## Data items
━━━

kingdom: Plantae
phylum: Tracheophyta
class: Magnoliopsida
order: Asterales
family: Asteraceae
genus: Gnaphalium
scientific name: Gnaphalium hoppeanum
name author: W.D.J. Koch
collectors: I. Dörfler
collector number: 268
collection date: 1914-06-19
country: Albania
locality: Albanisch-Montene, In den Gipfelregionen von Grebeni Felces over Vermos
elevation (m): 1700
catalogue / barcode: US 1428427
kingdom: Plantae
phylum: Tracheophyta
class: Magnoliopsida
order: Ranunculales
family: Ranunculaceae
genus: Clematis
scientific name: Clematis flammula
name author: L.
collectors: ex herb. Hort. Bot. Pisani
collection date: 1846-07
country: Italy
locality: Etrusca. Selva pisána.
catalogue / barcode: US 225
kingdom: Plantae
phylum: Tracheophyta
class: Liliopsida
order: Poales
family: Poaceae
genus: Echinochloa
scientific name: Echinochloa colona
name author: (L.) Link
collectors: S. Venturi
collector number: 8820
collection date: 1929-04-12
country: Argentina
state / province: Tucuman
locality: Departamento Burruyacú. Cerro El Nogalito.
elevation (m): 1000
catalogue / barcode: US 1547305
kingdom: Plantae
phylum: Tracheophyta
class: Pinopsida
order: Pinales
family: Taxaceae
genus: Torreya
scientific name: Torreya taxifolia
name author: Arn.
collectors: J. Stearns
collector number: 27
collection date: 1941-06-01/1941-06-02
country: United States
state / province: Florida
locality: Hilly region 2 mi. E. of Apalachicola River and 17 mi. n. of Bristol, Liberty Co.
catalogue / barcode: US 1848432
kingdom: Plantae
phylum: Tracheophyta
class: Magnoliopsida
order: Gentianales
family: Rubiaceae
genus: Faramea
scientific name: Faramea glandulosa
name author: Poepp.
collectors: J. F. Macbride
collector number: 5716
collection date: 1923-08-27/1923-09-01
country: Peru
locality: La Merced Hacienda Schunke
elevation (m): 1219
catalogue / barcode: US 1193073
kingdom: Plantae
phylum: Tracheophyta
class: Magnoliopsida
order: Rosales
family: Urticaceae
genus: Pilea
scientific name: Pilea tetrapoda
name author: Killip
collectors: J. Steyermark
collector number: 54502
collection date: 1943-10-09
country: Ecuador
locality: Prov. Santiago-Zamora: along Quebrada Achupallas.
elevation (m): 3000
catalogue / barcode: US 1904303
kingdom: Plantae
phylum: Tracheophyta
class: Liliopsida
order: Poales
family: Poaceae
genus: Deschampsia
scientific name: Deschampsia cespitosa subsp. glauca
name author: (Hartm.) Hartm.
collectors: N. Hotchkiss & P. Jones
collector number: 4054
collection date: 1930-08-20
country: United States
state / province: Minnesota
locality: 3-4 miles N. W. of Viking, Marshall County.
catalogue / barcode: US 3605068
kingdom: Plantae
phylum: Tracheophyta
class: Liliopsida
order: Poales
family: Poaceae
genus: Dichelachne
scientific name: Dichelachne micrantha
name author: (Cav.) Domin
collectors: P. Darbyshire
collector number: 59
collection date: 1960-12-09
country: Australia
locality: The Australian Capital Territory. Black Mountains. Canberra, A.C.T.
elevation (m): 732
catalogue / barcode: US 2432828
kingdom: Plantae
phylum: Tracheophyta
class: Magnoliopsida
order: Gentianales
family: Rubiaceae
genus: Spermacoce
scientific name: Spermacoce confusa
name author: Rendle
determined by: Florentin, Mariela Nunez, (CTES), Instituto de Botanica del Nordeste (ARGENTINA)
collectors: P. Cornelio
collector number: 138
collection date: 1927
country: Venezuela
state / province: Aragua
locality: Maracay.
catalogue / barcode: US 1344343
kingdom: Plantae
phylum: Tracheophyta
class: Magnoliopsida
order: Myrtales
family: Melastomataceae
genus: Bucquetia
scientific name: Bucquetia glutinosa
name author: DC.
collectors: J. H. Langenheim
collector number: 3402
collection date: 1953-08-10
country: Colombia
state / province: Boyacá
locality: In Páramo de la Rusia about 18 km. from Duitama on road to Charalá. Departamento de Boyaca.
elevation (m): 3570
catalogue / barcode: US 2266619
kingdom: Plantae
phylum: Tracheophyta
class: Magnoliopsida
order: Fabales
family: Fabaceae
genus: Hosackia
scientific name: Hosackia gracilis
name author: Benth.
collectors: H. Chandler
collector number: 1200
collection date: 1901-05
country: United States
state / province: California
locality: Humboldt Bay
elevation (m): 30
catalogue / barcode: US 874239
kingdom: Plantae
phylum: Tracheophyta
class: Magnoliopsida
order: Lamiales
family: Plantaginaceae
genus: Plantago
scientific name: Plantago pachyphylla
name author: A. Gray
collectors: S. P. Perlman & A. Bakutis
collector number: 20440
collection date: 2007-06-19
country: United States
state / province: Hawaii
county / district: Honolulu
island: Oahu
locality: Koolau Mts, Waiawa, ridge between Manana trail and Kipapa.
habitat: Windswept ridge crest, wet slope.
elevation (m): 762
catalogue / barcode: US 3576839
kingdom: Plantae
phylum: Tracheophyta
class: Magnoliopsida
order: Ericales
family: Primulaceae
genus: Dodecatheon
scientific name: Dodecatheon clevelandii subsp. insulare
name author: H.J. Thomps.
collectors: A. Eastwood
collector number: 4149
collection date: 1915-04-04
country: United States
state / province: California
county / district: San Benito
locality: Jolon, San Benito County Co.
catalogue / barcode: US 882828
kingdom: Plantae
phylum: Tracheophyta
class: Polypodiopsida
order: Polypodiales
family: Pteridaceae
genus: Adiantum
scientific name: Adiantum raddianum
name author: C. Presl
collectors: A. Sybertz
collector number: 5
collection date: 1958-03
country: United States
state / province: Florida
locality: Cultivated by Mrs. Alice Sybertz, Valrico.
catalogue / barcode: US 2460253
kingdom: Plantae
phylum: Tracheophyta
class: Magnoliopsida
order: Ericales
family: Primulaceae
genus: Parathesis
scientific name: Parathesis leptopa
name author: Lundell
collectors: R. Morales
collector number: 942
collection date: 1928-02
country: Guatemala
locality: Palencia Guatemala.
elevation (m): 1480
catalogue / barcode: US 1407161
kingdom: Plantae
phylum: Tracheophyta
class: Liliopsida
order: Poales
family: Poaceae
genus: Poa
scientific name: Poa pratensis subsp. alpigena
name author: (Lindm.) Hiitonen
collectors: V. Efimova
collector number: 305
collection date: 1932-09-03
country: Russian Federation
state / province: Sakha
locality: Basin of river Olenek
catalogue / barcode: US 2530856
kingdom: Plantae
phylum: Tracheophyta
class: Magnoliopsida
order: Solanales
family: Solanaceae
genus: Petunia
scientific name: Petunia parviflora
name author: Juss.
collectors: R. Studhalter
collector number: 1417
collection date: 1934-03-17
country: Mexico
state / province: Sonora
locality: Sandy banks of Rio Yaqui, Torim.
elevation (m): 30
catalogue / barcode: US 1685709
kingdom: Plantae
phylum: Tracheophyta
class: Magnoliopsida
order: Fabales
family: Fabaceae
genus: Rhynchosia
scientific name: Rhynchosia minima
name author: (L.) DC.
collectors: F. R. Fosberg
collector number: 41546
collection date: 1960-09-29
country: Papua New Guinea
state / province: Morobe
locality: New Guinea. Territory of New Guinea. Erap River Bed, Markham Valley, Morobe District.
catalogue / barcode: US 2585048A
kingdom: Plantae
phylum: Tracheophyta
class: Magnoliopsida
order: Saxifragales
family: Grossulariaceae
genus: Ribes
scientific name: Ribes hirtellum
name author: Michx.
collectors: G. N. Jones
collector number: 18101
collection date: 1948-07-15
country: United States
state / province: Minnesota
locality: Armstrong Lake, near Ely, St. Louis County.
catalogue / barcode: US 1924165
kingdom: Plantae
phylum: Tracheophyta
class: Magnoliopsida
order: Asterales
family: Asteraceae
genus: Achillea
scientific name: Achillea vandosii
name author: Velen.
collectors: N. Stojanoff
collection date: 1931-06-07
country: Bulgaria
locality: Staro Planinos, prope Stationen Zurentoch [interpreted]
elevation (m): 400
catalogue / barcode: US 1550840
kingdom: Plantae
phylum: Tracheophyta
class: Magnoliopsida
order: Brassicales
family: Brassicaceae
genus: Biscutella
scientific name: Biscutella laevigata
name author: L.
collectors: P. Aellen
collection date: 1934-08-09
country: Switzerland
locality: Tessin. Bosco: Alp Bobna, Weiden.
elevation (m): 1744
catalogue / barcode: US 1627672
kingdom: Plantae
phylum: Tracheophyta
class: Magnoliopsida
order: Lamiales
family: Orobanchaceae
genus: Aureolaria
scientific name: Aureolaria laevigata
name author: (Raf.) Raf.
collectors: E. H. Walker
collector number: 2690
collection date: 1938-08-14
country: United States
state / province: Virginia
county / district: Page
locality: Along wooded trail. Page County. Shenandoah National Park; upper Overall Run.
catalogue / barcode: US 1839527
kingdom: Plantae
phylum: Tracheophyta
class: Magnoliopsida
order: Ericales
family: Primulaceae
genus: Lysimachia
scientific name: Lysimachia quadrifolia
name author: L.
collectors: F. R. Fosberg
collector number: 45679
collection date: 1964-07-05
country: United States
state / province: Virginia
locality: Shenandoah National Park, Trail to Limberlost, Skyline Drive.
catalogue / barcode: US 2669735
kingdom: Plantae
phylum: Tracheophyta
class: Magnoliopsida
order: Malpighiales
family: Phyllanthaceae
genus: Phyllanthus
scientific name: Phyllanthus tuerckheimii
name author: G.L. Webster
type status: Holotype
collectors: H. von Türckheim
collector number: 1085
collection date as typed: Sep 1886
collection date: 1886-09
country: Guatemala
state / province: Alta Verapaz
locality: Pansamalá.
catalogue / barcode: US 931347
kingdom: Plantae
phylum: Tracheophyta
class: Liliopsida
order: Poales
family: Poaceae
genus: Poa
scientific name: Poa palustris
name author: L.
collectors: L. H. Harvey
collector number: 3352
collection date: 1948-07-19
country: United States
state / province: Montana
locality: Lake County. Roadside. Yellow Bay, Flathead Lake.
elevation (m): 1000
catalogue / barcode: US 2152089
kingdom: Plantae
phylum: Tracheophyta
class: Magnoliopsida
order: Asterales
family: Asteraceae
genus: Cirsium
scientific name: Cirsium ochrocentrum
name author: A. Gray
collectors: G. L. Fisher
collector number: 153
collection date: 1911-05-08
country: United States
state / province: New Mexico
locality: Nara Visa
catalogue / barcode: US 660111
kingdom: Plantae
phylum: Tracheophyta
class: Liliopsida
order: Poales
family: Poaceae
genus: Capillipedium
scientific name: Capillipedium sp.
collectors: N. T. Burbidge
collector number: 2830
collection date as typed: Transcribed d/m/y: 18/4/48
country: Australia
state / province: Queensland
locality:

━━━

## Task to complete
Could you return the lines above word for word, from the start of the records up to and including the line with "collector number: 8820"?

## Written response
kingdom: Plantae
phylum: Tracheophyta
class: Magnoliopsida
order: Asterales
family: Asteraceae
genus: Gnaphalium
scientific name: Gnaphalium hoppeanum
name author: W.D.J. Koch
collectors: I. Dörfler
collector number: 268
collection date: 1914-06-19
country: Albania
locality: Albanisch-Montene, In den Gipfelregionen von Grebeni Felces over Vermos
elevation (m): 1700
catalogue / barcode: US 1428427
kingdom: Plantae
phylum: Tracheophyta
class: Magnoliopsida
order: Ranunculales
family: Ranunculaceae
genus: Clematis
scientific name: Clematis flammula
name author: L.
collectors: ex herb. Hort. Bot. Pisani
collection date: 1846-07
country: Italy
locality: Etrusca. Selva pisána.
catalogue / barcode: US 225
kingdom: Plantae
phylum: Tracheophyta
class: Liliopsida
order: Poales
family: Poaceae
genus: Echinochloa
scientific name: Echinochloa colona
name author: (L.) Link
collectors: S. Venturi
collector number: 8820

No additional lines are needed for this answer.